In den ersten beiden Lebensjahren entwickelt sich auch die Sprachfähigkeit. Diese ist größtenteils angeboren und verläuft kulturübergreifend nach demselben Muster. In den ersten Monaten hört das Kind die Sprache und beginnt viele Wörter und Zusammenhänge zu verstehen. Nach Monaten der „Übung“ der Lautbildung, des Plapperns und Silbenlallens sowie der gezielten Bildung einzelner Silben können Kinder mit ca. einem Jahr erste Wörter aussprechen. Der Wortschatz nimmt dann rasch zu und wird genutzt, um eigene Wünsche auszudrücken und andere dazu zu veranlassen, etwas Bestimmtes zu tun. (Eschrich 2014: S. 51 ff.)
In den ersten Monaten entwickelt sich die emotionale Ausdrucksfähigkeit des Kindes weiter.
Aus zunächst undifferenzierten Ausdruckszeichen werden zunehmend gerichtete Ausdruckszeichen, wie z. B. soziales Lächeln oder Hungerschreien. Diese sind an bestimmte Anlässe geknüpft und haben eine bestimmte Reaktion der Bezugsperson zum Ziel.
Gleichzeitig entwickeln Kinder auch ihre emotionale Eindrucksfähigkeit weiter. Sie nehmen die emotionalen Ausdrücke anderer Personen wahr und reagieren darauf, zunächst in Form von „Gefühlsansteckung“. Später können sie den emotionalen Ausdruck einer inneren Befindlichkeit zuordnen.
Zwischen 18 und 24 Monaten zeigen Kinder zum ersten Mal auch soziale Gefühle wie Scham, Verlegenheit, Schuld oder Stolz, dies hängt mit der Entwicklung des „Selbst“ zusammen. Kinder werden bei der Entwicklung von Gefühlen durch ihre Eltern bzw. ihr Umfeld geprägt. Sie lernen von ihnen, in welchen Situationen sie welche Gefühle haben sollten. (Eschrich 2014: S. 55f.)

= = = = = = =

**Aufgabe A:**
Übertragen Sie den Satz „In den ersten Monaten entwickelt sich die emotionale Ausdrucksfähigkeit des Kindes weiter.“ aus dem Text zur frühkindlichen Entwicklung ins Englische.
**Aufgabe B:**
Führen Sie den Text zur frühkindlichen Entwicklung im Anschluss an seinen letzten Satz fort.
Das Material wird für die Bearbeitung nicht gebraucht.

**Ausgangsmaterial:**
= = = = = = =

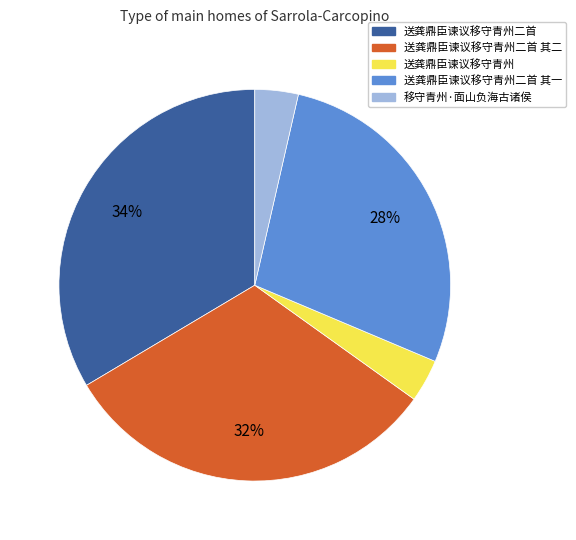

True or false: 移守青州·面山负海古诸侯 accounts for 4% of the total.

True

= = = = = = =

**Lösung A:**
In the first months, the child's capacity for emotional expression continues to develop.

**Lösung B:**
In den ersten beiden Lebensjahren werden Kinder besonders stark geprägt durch ihre Umwelt. Gefühle und Verhaltensweisen werden unbewusst gelernt bzw. übernommen. Das Kind braucht emotionale Zuwendung, Kontakt und Ansprache durch vertraute Menschen und Lernanreize, um sich in den verschiedenen Bereichen gut entwickeln zu können. Dies gilt insbesondere auch für Kinder mit einem „schwierigen“ Temperament. Hier neigen Eltern dazu, emotional abweisend mit Ärger und strenger Disziplin zu reagieren, was jedoch das „schwierige“ Temperament eher verstärkt. „Schwierige“ Kinder benötigen vielmehr eine besondere Unterstützung dabei, die Regulierung ihrer Emotionen zu lernen. Hierfür ist ein warmherziger und akzeptierender Erziehungsstil mit klaren, entwicklungsgemäßen Anforderungen am hilfreichsten (Berk 2005: S. 251).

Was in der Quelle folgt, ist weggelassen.